START Input records

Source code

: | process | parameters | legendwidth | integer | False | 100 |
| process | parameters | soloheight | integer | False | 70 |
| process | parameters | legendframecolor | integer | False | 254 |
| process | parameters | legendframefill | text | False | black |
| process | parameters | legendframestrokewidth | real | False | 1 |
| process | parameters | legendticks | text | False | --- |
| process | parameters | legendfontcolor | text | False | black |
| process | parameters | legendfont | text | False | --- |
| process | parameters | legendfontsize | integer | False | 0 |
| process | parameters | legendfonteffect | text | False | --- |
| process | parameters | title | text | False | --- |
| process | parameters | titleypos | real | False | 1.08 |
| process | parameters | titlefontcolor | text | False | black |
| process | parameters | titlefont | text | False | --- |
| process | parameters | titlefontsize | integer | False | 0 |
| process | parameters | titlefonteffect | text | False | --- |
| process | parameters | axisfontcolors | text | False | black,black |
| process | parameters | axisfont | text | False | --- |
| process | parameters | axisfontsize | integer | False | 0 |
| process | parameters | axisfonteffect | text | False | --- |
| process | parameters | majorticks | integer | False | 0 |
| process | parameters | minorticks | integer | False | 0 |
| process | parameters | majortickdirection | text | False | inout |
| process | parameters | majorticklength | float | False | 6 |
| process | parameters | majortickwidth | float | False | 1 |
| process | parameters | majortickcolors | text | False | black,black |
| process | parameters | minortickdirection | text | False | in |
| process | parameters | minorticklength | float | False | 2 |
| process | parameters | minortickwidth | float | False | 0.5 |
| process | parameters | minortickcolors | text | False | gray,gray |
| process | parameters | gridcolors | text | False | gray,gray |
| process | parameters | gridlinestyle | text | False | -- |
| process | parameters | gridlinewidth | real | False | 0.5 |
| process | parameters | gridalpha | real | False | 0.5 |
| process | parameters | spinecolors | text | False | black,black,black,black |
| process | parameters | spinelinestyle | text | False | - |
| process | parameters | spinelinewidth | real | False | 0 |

END Input records

List each line of the records above as a numbered list, leaving out blank lines. Start at the line that contains "False | 100 |" and end at the line that contains "real | False | 1 |", including both of those lines.

1. : | process | parameters | legendwidth | integer | False | 100 |
2. | process | parameters | soloheight | integer | False | 70 |
3. | process | parameters | legendframecolor | integer | False | 254 |
4. | process | parameters | legendframefill | text | False | black |
5. | process | parameters | legendframestrokewidth | real | False | 1 |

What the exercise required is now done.